Cloing Sociology at Birmingham (UK)
By John Holmwood, Nottingham University
The history of Sociology at Birmingham University has been fraught. A Department of Sociology was first set up in 1964, but was closed in 1986. The University set up a Department of Cultural Studies and Sociology in 1991 only to close that Department in 2002. In 2004 it re-established the Department of Sociology, but in early November 2009, the Head of the College of Social Sciences announced his intention to close it and withdraw all its programmes (with the exception of a reduced undergraduate degree in Sociology to be taught by the Institute of Applied Social Studies). Sociology staff are to be reduced from 17 to 3 with corresponding reductions in administrative staff from 3 to 1 (or none).

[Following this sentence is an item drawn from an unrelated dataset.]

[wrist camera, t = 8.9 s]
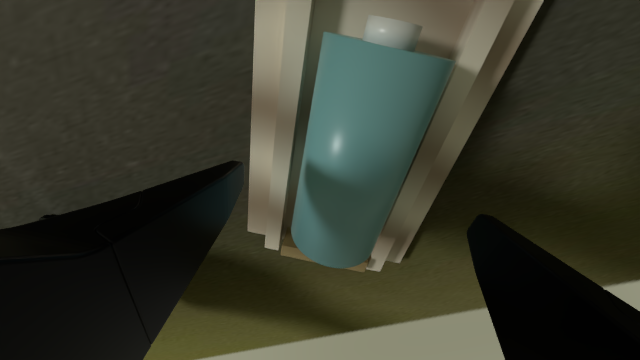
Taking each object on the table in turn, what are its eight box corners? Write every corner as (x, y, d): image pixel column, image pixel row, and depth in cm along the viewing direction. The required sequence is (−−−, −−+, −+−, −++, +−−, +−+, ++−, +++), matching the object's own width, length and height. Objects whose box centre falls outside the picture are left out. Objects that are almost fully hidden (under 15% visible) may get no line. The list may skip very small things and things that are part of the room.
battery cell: (369, 213, 17) (378, 275, 13) (297, 199, 17) (283, 258, 12) (438, 34, 11) (497, 38, 7) (330, 10, 11) (323, -1, 7)
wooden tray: (397, 255, 20) (403, 283, 17) (251, 224, 20) (238, 248, 17) (551, -36, 10) (607, -53, 8) (265, -100, 10) (241, -136, 8)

This followed a review of the Department which was unprecedented in so far as all of its members were senior managers of the University and members of the management boards to which the review reported. There was no sociologist appointed to the review group and although respected external sociologists were asked to take on an advisory role, they were marginalised. The Department was not given a copy of the report until after the decision to close the Department was announced. The Department was not in deficit and its programmes are popular with students. Its undergraduate degree in Sociology is ranked 4th out of 84 in the Guardian league tables, while its undergraduate degree in Media, Culture and Society is ranked 5th out of 79.
[Keep Sociology at Birmingham] The situation at Birmingham is not unique and is indicative of the pressures that all academic activity is under in the face of neo-liberal modes of governance of higher education. Management style at Birmingham is perhaps unusually harsh and unyielding, but many of its characteristics are shared by other Universities. Essentially, neo-liberal governance has involved the de-regulation of the market sectors of the economy alongside the search for proxy measures for auditing the public sector (most UK Universities receive the bulk of their income from Government sources), such as the Research Assessment Exercise which is used to determine levels of funding and also creates various league tables against which Universities measure their performance and that of their constituent Departments. The paradox of this situation is very evident in the recent financial crisis brought about by an under-regulated banking system where the bail-out of banks by the public purse is now putting pressure on public services such as education. The threat to Sociology at Birmingham comes at a time when all Universities are expecting severely reduced budgets and cutbacks in hiring.
Neo-liberal governance has also transformed the internal relations within Universities as managerial hierarchies replace collegial relations. The sociology of organisation suggests that ‘knowledge industries’ should be relatively flat and de-centred structures. In contrast, the forms of audit that determine University funding in the UK encourage centralised management structures and hierarchical relations. Universities are run like Corporations with Executive Boards (and equivalent remuneration), and collegiate bodies such as Faculty and Senate allowed to atrophy.
Sociologists at Birmingham put up a fierce resistance to closure, with a web-site and e-petition launched within hours of the announcement of closure. The e-petition has gathered more than 7,000 signatures and there have been messages of support from Sociological Associations across the globe. Students in the Department also organised petitions and campaigns showing that the internet and traditional rallies and demonstrations are incredibly effective. Local Members of Parliament also joined the campaign, and there was excellent media coverage. The damage to the reputation of the University will be great if it does not back away from its plans to close Sociology. However, throughout it all, the University has remained implacable, refusing to meet with the MPs, refusing to discuss the Department’s reasoned response to the review report, and disallowing the Department from presenting papers at Council (the decision-making body of the University). Statutes of the University require a period of ‘consultation’ when a decision to close a department is made. For the moment, the University is pretending that the consultation is real and that ‘all options’ are under discussion. The final decision will be made in February, but, in the meantime, the planning for redundancies continues. Redundancies are also now threatened at other Universities, including University of Sussex, which is mounting a strong campaign. Universities in the UK, as elsewhere, are entering a period of financial crisis, which is also a moment of social and political crisis in the global system. This is a time when critically relevant social science is an urgent necessity, but the hierarchical organisation of Universities and their neo-liberal agenda seeks to contain and constrain that critique by keeping our heads bowed down to local matters. The global crisis requires a global response by sociologists operating across borders.